A more reasonable approach is to focus on one specific aspect of the relationship, such as political influence. Dissecting the connection between politics and religion will provide an ample amount of information that can be used as a frame to better understand the overall impact of religion on human development, including the proposed analogy to opium.
As is the case with many sociocultural developments in the history of human development, it is difficult to place an exact beginning to the concept of religion. Indications of funerary ceremonies or traditions among proto-human great apes have been traced back past 200,000 years BC, but such practices do not sufficiently establish the characteristics of an organized religion. Evidence for the evolution of burial traditions continued for thousands of centuries. These ceremonies came to be more specific in procedure and increasingly associated with spiritual symbology, but the first organized religions would not appear until the Agricultural Revolution began to take hold in the 90th century BC.

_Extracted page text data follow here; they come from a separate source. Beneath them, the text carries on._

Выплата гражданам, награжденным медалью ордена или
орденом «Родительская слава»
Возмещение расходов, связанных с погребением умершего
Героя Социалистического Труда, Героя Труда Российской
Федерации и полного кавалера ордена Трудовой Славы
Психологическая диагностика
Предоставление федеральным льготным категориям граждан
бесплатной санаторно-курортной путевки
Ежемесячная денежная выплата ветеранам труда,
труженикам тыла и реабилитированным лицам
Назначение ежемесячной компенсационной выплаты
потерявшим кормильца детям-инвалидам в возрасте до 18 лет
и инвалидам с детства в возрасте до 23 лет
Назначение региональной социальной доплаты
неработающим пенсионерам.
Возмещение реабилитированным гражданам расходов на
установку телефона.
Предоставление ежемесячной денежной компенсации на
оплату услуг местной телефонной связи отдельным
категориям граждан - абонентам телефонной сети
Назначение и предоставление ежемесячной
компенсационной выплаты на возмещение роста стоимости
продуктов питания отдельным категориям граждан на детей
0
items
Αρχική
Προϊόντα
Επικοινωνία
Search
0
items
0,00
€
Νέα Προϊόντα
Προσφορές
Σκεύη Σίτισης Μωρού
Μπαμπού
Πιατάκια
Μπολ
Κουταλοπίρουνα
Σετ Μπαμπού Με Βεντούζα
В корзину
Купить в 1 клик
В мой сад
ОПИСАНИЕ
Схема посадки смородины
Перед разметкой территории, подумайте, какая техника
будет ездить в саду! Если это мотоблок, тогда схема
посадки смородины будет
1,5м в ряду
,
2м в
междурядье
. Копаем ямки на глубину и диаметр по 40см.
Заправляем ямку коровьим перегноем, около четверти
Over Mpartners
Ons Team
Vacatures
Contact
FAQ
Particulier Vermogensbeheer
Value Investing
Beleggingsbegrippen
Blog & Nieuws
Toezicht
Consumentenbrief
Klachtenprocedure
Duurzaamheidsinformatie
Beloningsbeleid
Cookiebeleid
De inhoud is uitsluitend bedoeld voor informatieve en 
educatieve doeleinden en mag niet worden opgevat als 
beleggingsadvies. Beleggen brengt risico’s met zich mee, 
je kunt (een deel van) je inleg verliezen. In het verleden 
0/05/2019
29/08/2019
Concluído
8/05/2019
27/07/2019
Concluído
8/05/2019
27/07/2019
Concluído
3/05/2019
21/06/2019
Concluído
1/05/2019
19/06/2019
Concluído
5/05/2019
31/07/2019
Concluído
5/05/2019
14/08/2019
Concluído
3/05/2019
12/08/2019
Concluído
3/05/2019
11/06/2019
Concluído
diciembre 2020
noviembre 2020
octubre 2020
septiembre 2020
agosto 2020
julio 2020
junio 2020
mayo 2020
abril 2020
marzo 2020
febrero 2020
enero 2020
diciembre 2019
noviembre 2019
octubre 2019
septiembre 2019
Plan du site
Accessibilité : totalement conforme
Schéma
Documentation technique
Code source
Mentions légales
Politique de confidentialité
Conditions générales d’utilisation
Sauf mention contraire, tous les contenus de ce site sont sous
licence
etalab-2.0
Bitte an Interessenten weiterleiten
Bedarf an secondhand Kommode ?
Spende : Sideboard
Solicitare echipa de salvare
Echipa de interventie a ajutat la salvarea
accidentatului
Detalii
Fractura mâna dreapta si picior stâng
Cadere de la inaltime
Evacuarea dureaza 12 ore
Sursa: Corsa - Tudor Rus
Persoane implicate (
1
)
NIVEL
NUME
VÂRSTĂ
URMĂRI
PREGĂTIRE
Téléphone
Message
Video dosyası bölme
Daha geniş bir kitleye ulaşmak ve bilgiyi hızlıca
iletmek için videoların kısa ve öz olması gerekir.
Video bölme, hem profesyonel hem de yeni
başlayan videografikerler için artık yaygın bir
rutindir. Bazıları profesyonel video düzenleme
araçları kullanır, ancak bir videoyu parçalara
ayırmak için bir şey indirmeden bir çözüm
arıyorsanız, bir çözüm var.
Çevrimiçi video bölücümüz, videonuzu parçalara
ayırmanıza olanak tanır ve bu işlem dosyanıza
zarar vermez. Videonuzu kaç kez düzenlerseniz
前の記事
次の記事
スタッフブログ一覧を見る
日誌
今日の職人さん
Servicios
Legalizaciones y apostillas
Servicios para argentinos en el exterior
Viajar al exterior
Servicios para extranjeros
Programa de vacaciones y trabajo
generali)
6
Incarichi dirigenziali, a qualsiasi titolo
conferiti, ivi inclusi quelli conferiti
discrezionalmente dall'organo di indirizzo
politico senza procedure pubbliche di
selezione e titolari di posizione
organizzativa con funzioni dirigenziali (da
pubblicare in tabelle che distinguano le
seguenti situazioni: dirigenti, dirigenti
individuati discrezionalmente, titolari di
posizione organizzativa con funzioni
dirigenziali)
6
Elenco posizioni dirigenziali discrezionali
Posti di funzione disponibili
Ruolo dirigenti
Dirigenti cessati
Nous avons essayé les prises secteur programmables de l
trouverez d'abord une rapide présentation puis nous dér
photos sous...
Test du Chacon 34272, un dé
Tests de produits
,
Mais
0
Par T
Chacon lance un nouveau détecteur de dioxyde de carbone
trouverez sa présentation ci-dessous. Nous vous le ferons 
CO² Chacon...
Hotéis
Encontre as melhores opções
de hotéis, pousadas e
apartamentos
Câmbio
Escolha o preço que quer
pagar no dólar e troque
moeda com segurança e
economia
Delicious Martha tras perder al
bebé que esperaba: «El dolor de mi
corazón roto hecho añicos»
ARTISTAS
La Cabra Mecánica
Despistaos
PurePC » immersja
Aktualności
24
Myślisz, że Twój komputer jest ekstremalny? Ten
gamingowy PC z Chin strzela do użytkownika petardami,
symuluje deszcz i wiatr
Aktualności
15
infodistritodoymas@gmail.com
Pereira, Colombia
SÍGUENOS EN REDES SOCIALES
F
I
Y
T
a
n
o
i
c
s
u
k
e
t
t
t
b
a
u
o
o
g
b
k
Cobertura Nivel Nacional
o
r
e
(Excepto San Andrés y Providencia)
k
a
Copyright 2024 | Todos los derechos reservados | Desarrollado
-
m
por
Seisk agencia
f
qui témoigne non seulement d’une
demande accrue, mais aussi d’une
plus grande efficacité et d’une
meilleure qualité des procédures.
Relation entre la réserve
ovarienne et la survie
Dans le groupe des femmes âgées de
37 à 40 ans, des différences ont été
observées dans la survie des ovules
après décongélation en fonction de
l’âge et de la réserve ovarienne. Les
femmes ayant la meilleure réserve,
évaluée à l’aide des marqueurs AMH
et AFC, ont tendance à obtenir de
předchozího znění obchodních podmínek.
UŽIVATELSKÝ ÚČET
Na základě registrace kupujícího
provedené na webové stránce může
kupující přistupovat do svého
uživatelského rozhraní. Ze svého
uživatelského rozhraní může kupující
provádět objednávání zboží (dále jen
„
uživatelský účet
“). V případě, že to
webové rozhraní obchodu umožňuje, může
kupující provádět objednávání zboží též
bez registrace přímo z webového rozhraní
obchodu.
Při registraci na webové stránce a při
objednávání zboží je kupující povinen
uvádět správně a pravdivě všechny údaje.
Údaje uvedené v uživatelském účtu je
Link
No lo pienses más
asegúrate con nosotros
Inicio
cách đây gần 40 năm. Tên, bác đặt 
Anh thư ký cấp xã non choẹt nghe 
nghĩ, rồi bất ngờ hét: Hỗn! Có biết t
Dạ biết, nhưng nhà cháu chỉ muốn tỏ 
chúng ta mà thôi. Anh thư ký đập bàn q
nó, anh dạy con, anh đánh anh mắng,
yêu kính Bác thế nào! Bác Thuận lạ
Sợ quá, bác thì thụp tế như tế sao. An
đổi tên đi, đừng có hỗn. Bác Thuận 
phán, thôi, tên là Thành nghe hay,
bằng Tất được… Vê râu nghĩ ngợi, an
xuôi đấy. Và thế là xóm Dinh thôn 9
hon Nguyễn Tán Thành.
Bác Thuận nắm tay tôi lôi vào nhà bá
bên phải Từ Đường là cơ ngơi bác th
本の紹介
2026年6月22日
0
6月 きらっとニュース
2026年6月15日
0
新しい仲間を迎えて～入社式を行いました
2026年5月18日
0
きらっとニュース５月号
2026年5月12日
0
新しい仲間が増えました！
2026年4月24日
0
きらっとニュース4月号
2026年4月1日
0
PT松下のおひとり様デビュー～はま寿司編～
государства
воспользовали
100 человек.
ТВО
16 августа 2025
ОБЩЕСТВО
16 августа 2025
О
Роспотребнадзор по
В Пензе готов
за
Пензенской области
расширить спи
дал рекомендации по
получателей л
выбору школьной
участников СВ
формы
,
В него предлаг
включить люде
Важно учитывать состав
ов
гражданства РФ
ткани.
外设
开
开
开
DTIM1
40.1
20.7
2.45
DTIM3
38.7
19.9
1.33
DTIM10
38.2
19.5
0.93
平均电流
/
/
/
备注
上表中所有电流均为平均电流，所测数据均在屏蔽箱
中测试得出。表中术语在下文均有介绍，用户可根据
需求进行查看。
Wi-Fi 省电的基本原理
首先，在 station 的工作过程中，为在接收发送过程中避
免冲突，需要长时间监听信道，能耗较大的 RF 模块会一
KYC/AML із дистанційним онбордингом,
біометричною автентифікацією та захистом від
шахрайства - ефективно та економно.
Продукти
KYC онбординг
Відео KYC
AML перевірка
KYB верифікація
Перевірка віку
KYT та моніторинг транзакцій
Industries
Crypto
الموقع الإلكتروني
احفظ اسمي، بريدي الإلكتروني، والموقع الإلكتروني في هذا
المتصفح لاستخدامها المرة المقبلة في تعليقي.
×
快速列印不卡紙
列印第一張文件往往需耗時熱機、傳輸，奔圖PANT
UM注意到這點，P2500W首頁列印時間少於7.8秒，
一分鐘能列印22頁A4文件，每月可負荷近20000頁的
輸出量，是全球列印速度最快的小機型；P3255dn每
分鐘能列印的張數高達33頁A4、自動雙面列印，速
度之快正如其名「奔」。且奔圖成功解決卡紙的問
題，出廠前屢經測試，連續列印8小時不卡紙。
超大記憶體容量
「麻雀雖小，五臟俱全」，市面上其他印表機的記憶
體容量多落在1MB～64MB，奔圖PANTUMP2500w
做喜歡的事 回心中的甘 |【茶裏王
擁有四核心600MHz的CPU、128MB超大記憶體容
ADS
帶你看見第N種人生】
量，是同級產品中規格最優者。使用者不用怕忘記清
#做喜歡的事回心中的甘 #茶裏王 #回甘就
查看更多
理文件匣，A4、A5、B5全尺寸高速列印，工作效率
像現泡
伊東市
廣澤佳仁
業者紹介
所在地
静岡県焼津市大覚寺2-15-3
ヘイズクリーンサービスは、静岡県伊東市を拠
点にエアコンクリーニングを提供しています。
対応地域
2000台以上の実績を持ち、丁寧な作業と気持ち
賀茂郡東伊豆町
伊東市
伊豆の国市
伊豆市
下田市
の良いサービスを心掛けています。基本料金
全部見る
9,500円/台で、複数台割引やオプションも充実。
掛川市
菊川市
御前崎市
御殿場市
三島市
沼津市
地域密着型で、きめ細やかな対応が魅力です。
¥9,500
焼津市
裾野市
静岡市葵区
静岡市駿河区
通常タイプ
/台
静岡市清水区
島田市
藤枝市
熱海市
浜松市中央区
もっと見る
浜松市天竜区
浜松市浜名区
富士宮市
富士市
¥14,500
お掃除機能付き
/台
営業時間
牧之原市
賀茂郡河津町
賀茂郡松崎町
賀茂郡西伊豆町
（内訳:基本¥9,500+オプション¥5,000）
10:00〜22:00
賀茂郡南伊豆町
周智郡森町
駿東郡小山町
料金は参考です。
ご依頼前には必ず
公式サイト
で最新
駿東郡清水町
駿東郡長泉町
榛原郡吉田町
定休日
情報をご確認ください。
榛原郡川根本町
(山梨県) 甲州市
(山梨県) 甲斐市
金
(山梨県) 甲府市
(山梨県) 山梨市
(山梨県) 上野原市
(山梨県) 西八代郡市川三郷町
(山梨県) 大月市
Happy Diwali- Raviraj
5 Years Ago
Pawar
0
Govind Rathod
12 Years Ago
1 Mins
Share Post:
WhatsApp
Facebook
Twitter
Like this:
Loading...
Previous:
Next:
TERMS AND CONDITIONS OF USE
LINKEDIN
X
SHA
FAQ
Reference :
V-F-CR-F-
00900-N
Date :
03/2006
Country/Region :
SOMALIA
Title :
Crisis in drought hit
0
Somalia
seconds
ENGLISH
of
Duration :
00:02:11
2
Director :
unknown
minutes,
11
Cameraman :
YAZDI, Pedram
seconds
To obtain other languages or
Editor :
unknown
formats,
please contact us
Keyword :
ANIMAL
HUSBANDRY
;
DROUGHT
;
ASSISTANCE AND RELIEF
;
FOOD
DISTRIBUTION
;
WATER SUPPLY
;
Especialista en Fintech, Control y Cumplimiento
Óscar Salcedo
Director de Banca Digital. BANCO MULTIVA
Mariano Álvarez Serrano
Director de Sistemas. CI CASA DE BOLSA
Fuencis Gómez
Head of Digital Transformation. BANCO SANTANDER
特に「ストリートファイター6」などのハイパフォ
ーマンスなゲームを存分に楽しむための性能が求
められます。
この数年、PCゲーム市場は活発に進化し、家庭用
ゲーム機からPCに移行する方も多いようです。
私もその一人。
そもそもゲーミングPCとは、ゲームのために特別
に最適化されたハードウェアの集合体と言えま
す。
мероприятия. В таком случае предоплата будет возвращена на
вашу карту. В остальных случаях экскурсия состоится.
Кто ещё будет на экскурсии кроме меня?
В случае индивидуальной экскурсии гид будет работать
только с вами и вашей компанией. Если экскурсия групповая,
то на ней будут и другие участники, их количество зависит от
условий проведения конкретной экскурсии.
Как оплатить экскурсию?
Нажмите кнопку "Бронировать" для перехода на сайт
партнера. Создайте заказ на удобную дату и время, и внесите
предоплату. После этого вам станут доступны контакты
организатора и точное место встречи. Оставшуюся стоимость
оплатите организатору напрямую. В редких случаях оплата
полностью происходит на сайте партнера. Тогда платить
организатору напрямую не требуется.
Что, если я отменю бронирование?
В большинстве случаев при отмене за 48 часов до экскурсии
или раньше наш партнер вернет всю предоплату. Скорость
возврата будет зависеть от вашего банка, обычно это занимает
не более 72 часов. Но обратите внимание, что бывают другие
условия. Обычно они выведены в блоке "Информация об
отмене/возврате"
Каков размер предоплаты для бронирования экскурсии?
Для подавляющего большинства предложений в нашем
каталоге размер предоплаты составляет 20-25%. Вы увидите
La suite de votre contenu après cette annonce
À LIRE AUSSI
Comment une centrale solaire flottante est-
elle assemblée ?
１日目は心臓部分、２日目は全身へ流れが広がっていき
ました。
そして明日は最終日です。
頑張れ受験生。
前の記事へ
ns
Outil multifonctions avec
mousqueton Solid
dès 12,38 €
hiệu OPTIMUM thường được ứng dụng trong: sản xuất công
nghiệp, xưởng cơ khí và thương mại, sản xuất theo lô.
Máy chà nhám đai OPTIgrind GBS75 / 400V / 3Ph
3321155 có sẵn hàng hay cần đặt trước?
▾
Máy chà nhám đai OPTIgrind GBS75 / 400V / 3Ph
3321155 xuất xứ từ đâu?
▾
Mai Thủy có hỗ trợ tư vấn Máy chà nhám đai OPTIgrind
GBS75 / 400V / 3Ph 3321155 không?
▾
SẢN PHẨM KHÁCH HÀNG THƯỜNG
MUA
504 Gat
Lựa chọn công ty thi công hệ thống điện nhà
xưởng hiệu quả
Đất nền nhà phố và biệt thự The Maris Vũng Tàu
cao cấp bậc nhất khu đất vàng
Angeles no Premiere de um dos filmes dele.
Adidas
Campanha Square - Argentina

As humans congregated in centers of agricultural production, the first economic communities (cities, states, etc.) were established. Although agriculture drew people to certain areas, the groups were commonly led by a theocracy. As the beginning of politics came as a direct result of these early communities and their unavoidable interactions, it can be clearly observed that religion had an immediate supporting role in the formation of the first political systems. Conversely, it is also true that the creation of these communities established the population bases that would be needed for theologically sympathetic humans to become organized and form the first religions. From the infancy of civilization, politics and religion have shared a fundamental bond.